**To-do item**
Every record here must be copied exactly, except for the images it holds.
*** Opening Data provided ***
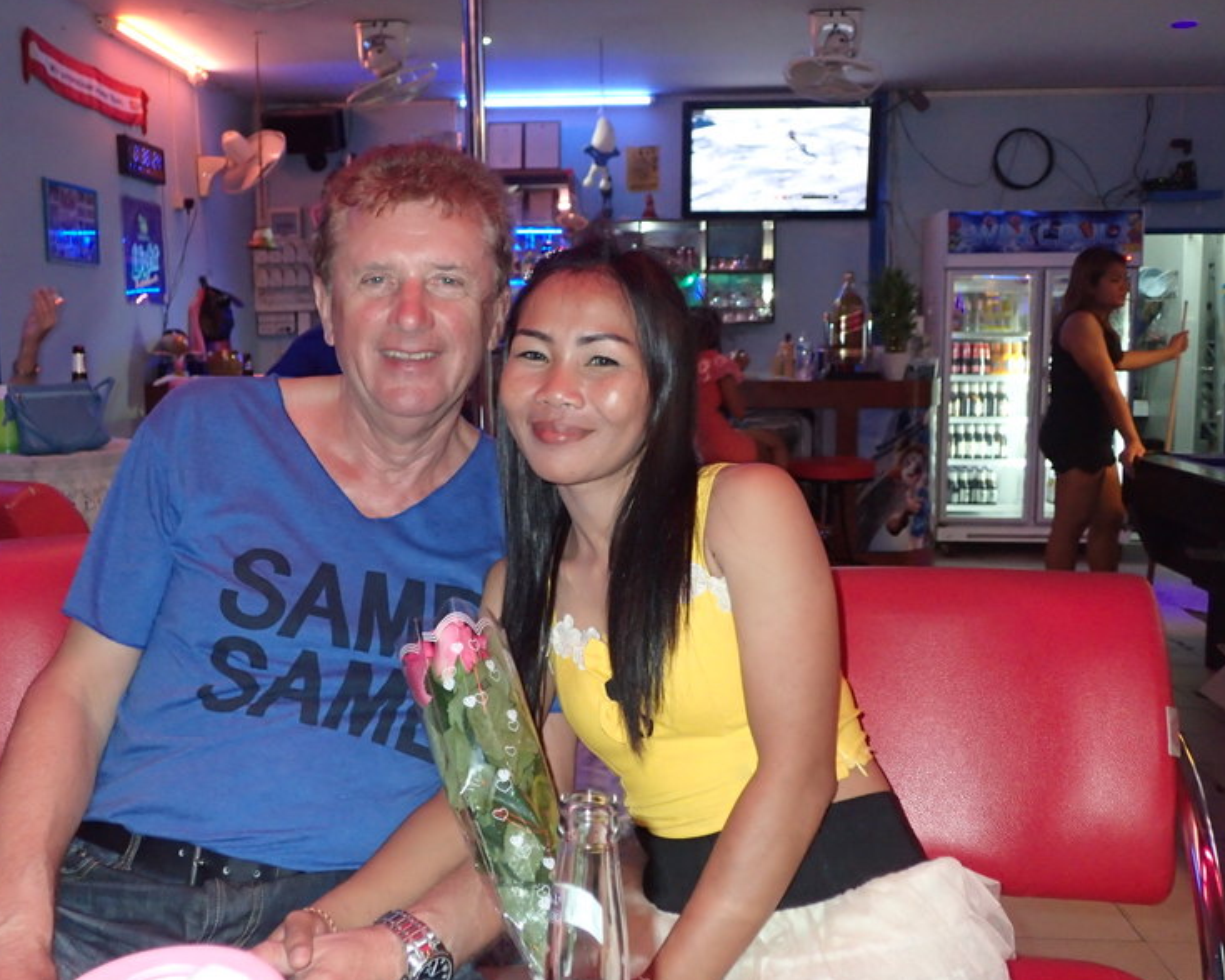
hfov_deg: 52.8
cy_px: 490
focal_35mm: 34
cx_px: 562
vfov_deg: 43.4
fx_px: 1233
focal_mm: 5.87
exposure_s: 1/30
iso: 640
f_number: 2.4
*** Closing Data provided ***
**Solution to this task**
hfov_deg: 52.8
cy_px: 490
focal_35mm: 34
cx_px: 562
vfov_deg: 43.4
fx_px: 1233
focal_mm: 5.87
exposure_s: 1/30
iso: 640
f_number: 2.4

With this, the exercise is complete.